Sheikh Faisal Ghazzawi Calls for Spiritual Balance 12 June Friday Sermon

The Imam of the Grand Mosque, Sheikh Faisal Ghazzawi, put his finger on it in last Friday’s sermon

You’re Working Yourself to Death for Something That Won’t Last

There is a particular kind of exhaustion that has nothing to do with sleep.

You know the one. You hit your targets, close your deals, upgrade your apartment, and somewhere between the celebration and the hangover, a quiet thought surfaces: Is this it? Not depression, not ingratitude, just a crack in the story you have been telling yourself about why you are running so fast.

The Imam of the Grand Mosque, The Imam of the Grand Mosque, Sheikh Dr. Faisal bin Jamil Ghazzawi, put his finger on it in last Friday’s sermon. Not in the language of self-help or productivity Twitter, but in something older and more honest. He described this world, our world, the one we hustle through, as something whose “beginning is hardship and whose end is annihilation.” It is coming is deception, he said. Its turning away is a tragedy.

Harsh? Maybe. But also undeniable.

We do not talk about impermanence much. Not really. We acknowledge it in theory, sure, nothing lasts forever, yeah, yeah, and then we go right back to optimising for things that will not survive us. The bigger house. The next title. The approval we’ve been quietly chasing since we were twelve.

The sermon quoted the Quran describing worldly life as rain. It falls, things grow, you get briefly excited, and then it dries up and turns yellow. That is the whole arc. The Quran is not being pessimistic; it is being accurate. Anyone who’s watched something they worked years to build unravel in a season knows exactly what that image means.

What gets me about this framing is what it does not say. It does not say: therefore, stop working. It doesn’t say: give everything away and sit in a room. The Sheikh Faisal Ghazzawi was direct about this: asceticism doesn’t mean withdrawal. The believer is commanded to cultivate the earth, earn honestly, and enjoy what God has permitted. The point isn’t misery. The point is not being deluded.

There is a difference between someone who builds something beautiful, knowing it’s temporary, and someone who builds the same thing, believing it will save them. The first person can put it down. The second one can’t.

Ibn al-Qayyim, the 14th-century scholar, had a line that the Imam quoted that I keep turning over. He said the world itself isn’t condemned, it’s the field of the Hereafter. What you grow here, you harvest there.

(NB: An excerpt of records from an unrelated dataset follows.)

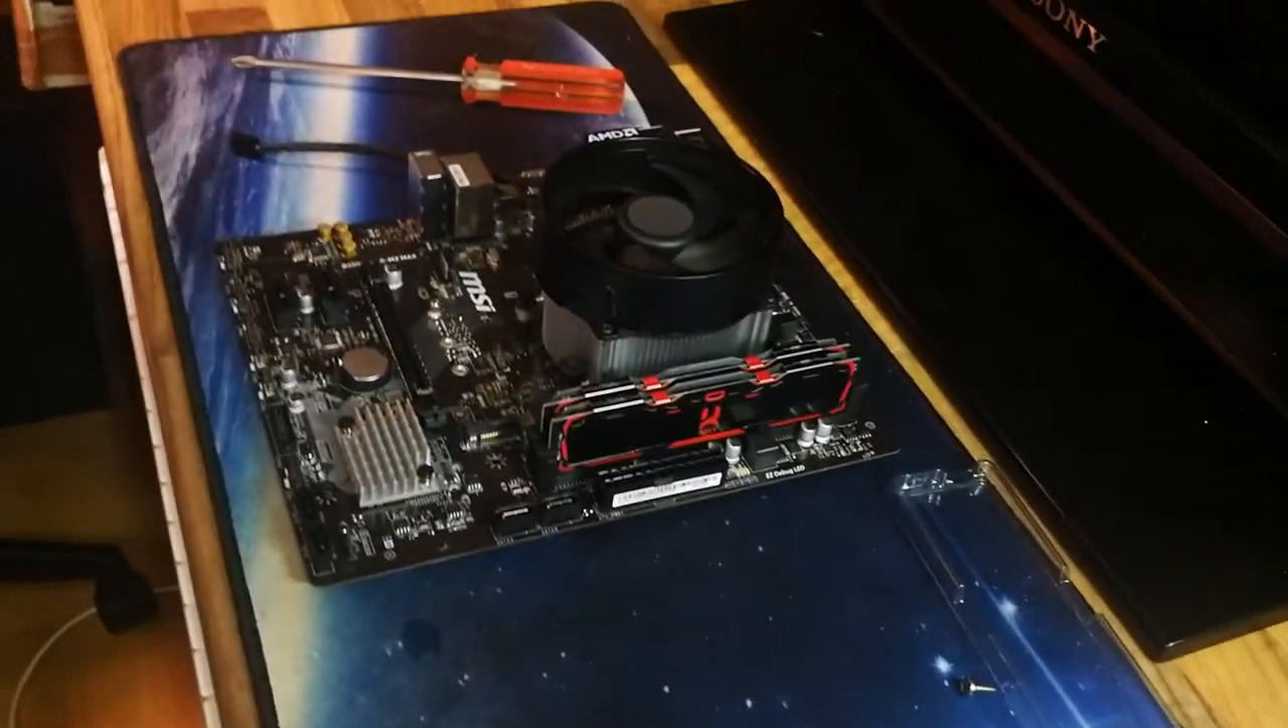Ya tenemos nuestra memoria RAM puesta.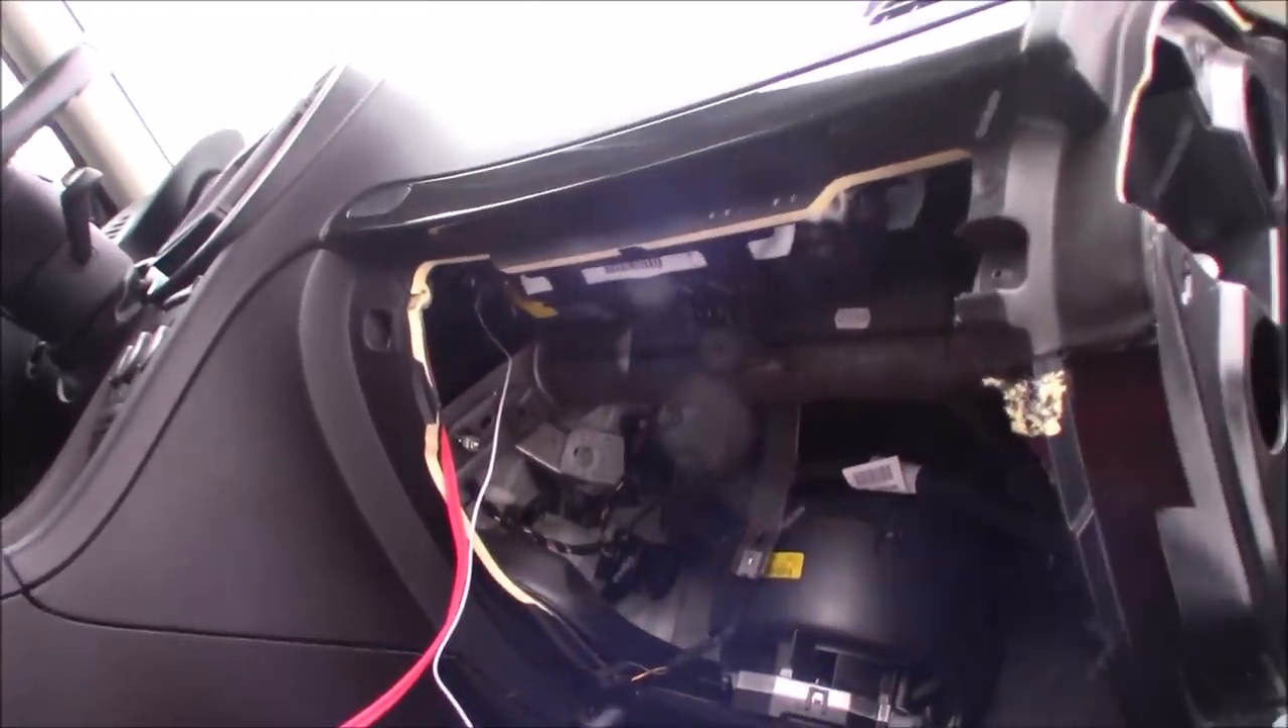So I have removed the glove box.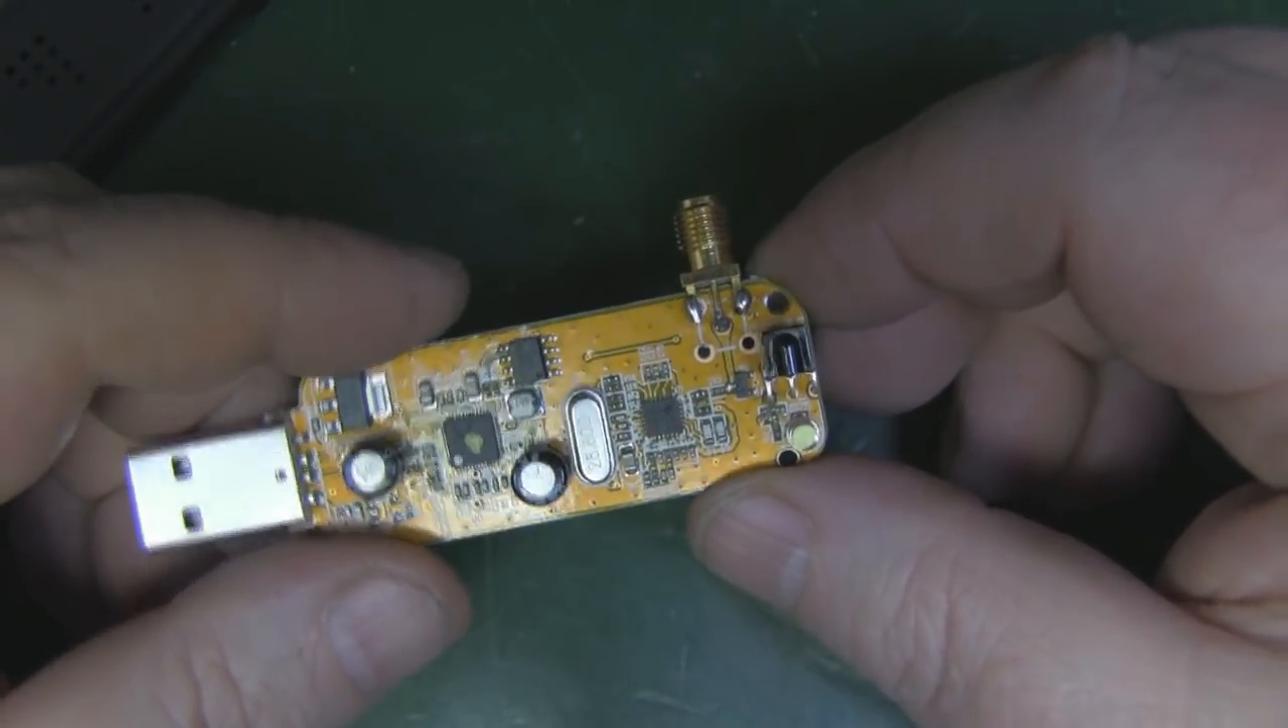I've got the SMA connector soldered in place there.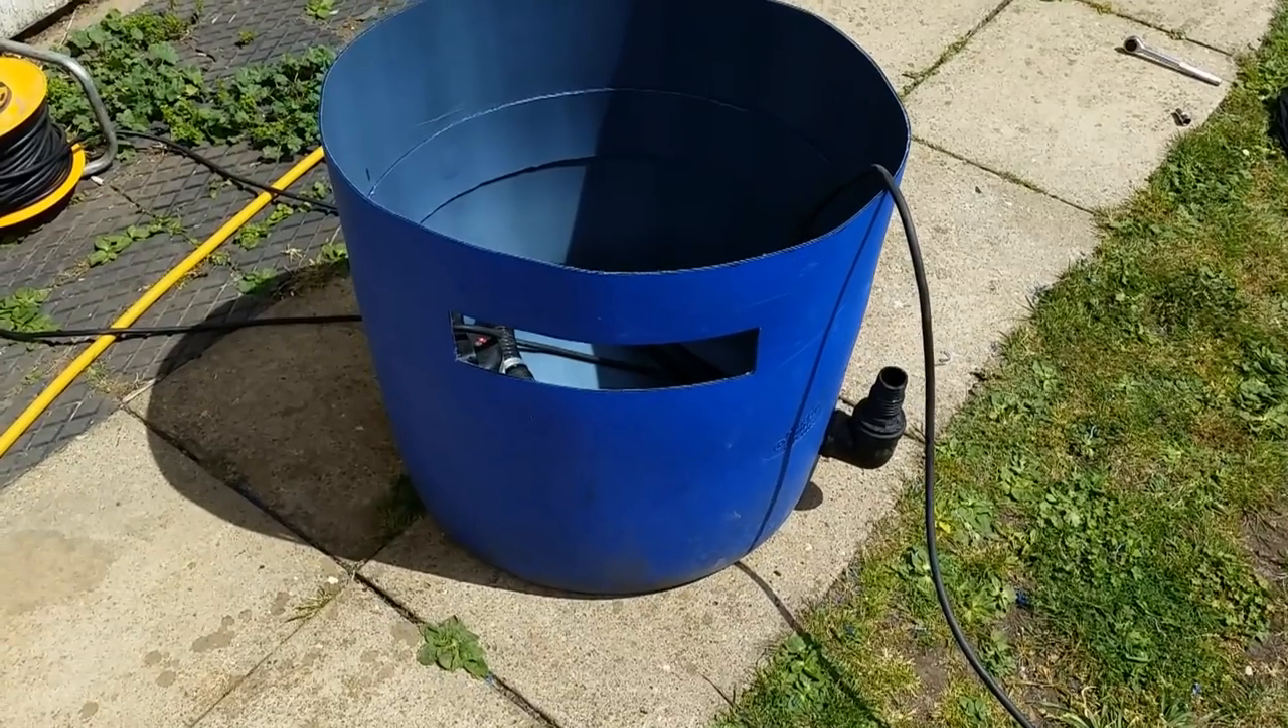You can see I've put my a outlet on the side of the tub there.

Every act of faith, every moment of genuine love, every time you chose honesty when lying would have been easier, that doesn’t disappear. It compounds somewhere you can not yet see.

That reframe changes everything about how you move through a day. Not as someone counting down to escape, but as someone planting things that matter.

The sermon ended with something one of the early wise men said: how can a person rejoice in this world when their day destroys their month, their month destroys their year, and their year destroys their life?

It sounds bleak until you realise it’s actually the most clarifying question you can sit with. Not to make you anxious, but to make you honest. About what you are spending your days on. About whether the thing you’re so tired of is actually worth being tired for.

The passing of time isn’t just a fact. It’s an argument. One of the Imams said, “the most eloquent of admonitions for those with understanding.”

I think most of us understand it. We keep hitting snooze.

This post draws on the Friday sermon delivered at the Grand Mosque, Makkah.